Two half-episodes for the price of one

Just caught up on last night’s Supernatural, and I have to say, I wanted to like it a lot more than I actually did. (Spoilers follow, but mostly for this specific episode unless you’re very behind on the show.)

On paper, I was all set to love this episode, because it was pitched as what the people of Lebanon, Kansas think of the Winchesters, and I love the Outsider POV trope. That’s one reason I always liked the Henriksen arc, where the FBI was hunting Sam and Dean–because from the point of view of law enforcement, hunters absolutely would look like serial killers. So sure, let’s see what the good folk of Lebanon think of those weird guys in the classic car who swing through to buy groceries, whiskey, and alarming quantities of ammunition.

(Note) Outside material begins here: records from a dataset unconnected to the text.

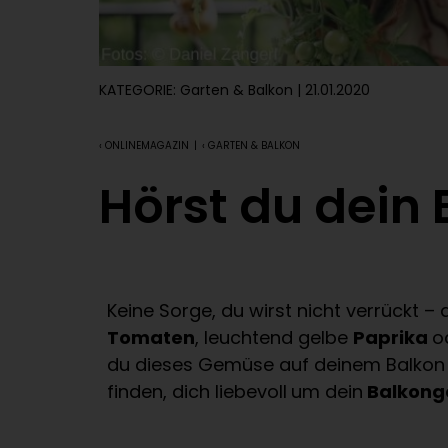
KATEGORIE:
Garten & Balkon
| 21.01.2020
‹ ONLINEMAGAZIN
|
‹ GARTEN & BALKON
Hörst du dein
Keine Sorge, du wirst nicht verrückt 
Tomaten
, leuchtend gelbe
Paprika
o
du dieses Gemüse auf deinem Balkon 
finden, dich liebevoll
um dein
Balkon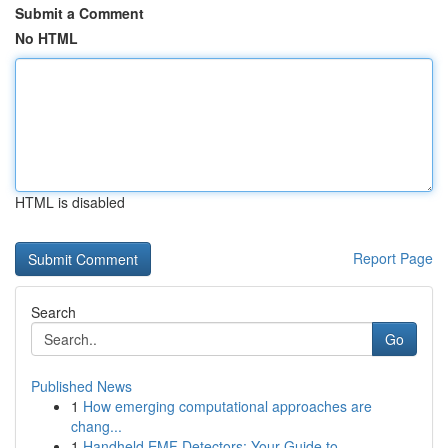
Submit a Comment
No HTML
HTML is disabled
Report Page
Search
Go
Published News
1
How emerging computational approaches are
chang...
1
Handheld EMF Detectors: Your Guide to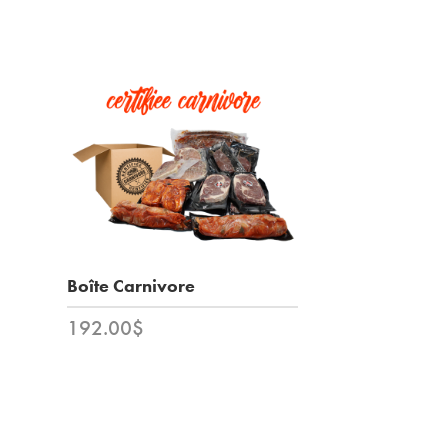
Boîte Carnivore
192.00$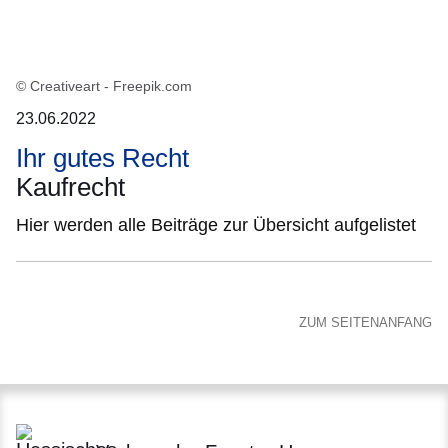
© Creativeart - Freepik.com
23.06.2022
Ihr gutes Recht
Kaufrecht
Hier werden alle Beiträge zur Übersicht aufgelistet
ZUM SEITENANFANG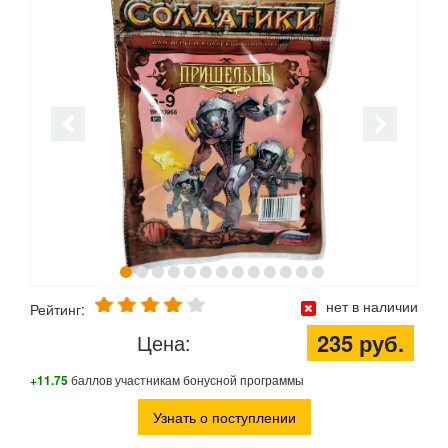
нет в наличии
Рейтинг:
235 руб.
Цена:
+11.75
баллов участникам бонусной программы
Узнать о поступлении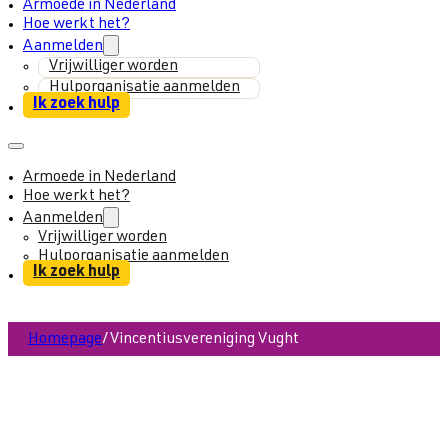
Armoede in Nederland
Hoe werkt het?
Aanmelden
Vrijwilliger worden
Hulporganisatie aanmelden
Ik zoek hulp
Armoede in Nederland
Hoe werkt het?
Aanmelden
Vrijwilliger worden
Hulporganisatie aanmelden
Ik zoek hulp
Homepage
/
Vincentiusvereniging Vught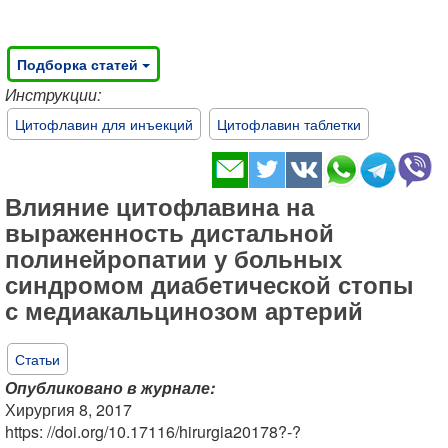
Подборка статей
Инструкции:
Цитофлавин для инъекций
Цитофлавин таблетки
Влияние цитофлавина на
выраженность дистальной
полинейропатии у больных
синдромом диабетической стопы
с медиакальцинозом артерий
Статьи
Опубликовано в журнале:
Хирургия 8, 2017
https: //doi.org/10.17116/hirurgia20178?-?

The execution let me down, though, and I think the problem is that it was trying to be two episodes at once. “What do the people of Lebanon think of the Winchesters?” and “John is accidentally summoned from 2003 to the show’s present” are both perfectly solid pitches for an episode of Supernatural; I just don’t think they should have been the same episode. Both halves felt underdeveloped. We barely got to know the townspeople at all, or see much of what they thought was up with the Winchesters. And John had barely arrived before it became clear that he had to be packed off back to the past again. Not to mention, pulling John out of the timeline should have had huge ripple effects on all the cosmic-scale events Sam and Dean had a hand in. This was hinted by the appearance of Zachariah and the new timeline’s Castiel, but there just wasn’t time to engage with the full repercussions, which could easily have filled a whole episode.

I like the idea of both the stories this episode was trying to tell. I would happily have watched both of them in full. But getting the bare bones of each one without room to fully develop either was disappointing.